The records below:

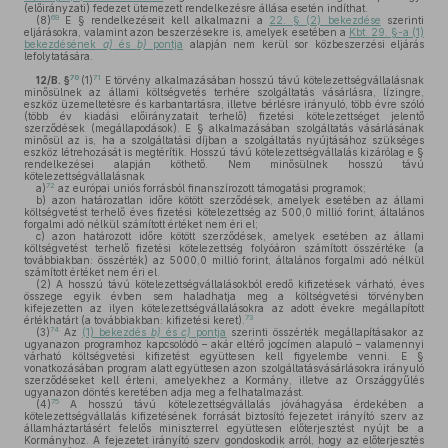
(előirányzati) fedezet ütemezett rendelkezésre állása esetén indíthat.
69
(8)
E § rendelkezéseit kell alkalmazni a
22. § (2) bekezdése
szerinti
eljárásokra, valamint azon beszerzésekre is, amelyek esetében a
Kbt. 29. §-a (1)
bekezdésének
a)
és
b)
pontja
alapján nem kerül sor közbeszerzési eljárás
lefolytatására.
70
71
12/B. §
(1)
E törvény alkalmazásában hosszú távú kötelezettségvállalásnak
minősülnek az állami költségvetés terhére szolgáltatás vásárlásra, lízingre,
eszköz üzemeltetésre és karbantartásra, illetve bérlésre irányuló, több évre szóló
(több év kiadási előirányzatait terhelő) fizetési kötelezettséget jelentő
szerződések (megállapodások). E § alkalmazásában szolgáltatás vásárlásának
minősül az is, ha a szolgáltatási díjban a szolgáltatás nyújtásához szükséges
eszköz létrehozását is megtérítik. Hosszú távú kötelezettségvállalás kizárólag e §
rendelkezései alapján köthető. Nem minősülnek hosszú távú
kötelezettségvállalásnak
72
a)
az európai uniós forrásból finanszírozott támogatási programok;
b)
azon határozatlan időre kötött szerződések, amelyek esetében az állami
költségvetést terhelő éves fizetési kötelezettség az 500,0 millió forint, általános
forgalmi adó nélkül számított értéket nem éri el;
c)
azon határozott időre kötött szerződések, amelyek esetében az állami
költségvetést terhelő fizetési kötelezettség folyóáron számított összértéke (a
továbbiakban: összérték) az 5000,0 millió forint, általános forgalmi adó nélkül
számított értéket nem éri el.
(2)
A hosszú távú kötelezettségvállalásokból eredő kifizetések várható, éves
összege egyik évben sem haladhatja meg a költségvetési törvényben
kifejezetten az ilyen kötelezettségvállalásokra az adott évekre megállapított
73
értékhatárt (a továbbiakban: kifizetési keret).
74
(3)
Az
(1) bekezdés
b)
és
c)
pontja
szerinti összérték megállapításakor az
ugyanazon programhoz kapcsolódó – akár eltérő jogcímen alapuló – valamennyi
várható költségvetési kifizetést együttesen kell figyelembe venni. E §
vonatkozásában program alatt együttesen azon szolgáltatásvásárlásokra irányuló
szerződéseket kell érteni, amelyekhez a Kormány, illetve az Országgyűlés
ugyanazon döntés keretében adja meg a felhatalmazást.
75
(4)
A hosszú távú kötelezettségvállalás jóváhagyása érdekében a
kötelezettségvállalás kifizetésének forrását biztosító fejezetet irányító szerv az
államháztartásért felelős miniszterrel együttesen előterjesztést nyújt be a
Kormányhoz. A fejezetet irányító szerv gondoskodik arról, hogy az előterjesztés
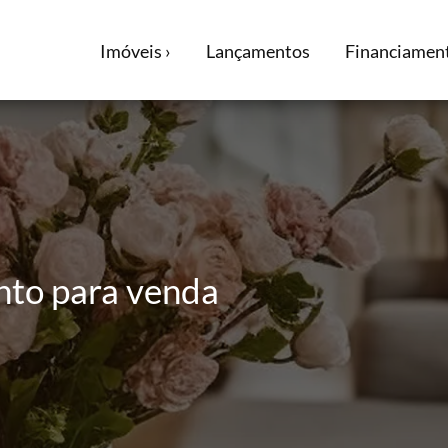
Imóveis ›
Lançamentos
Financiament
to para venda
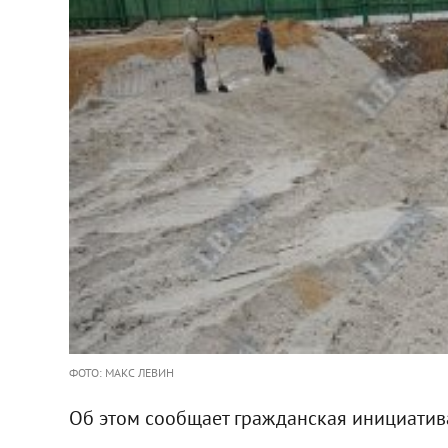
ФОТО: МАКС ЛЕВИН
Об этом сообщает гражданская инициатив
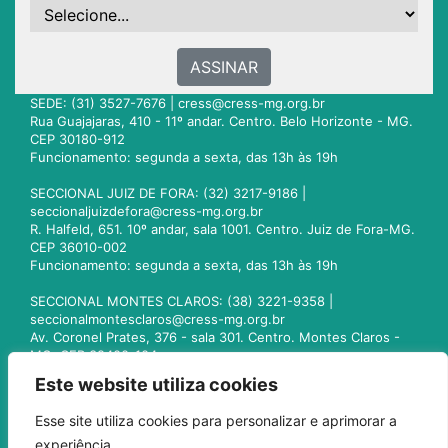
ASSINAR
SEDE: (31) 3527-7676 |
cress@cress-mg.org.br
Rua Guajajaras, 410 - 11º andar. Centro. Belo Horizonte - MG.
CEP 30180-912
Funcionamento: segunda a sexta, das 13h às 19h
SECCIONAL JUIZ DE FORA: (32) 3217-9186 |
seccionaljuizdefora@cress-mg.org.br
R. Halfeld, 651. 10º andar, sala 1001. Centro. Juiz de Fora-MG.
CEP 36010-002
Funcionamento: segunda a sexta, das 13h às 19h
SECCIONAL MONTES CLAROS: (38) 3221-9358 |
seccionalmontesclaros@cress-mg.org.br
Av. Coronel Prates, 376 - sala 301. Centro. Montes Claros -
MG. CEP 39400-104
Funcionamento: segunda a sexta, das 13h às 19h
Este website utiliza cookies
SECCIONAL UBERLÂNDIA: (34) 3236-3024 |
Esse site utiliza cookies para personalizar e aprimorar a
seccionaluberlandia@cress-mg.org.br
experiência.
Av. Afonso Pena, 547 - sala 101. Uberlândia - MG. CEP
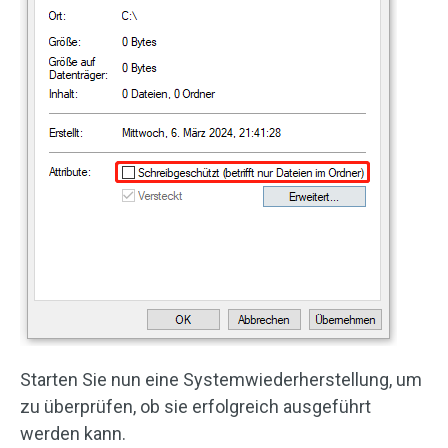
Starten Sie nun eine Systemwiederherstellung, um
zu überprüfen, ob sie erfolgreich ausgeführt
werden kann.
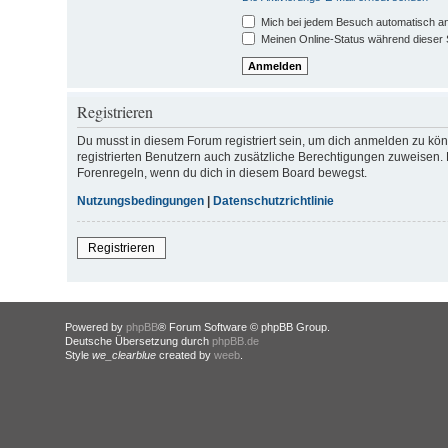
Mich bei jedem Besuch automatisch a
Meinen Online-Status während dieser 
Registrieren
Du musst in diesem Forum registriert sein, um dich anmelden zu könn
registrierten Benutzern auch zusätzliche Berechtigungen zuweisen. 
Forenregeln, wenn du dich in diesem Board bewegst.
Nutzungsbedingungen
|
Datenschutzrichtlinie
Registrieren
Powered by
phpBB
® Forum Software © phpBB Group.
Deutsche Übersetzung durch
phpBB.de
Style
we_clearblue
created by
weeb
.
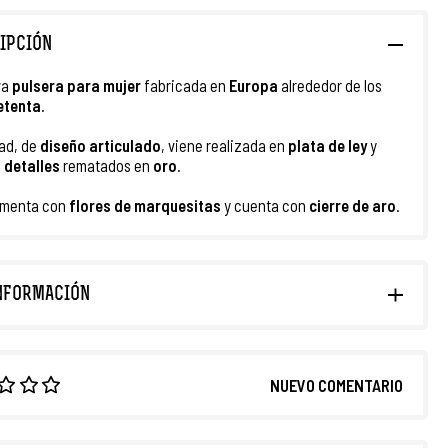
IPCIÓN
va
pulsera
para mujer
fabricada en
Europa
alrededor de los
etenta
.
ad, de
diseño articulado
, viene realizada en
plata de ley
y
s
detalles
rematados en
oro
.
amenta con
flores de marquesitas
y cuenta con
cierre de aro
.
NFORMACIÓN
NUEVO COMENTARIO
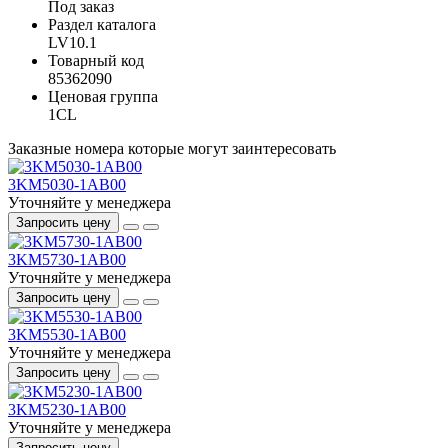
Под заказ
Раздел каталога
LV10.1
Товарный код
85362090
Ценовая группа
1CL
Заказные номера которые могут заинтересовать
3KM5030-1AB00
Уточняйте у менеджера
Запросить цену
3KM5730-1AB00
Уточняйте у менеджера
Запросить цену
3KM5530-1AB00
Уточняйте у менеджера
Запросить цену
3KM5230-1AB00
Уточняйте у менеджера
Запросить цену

End of The records.

■ **Your task**:
Find every line in the data that contains the word "kell" and copy each one.

■ **Result**:
E § rendelkezéseit kell alkalmazni a
várható költségvetési kifizetést együttesen kell figyelembe venni. E §
szerződéseket kell érteni, amelyekhez a Kormány, illetve az Országgyűlés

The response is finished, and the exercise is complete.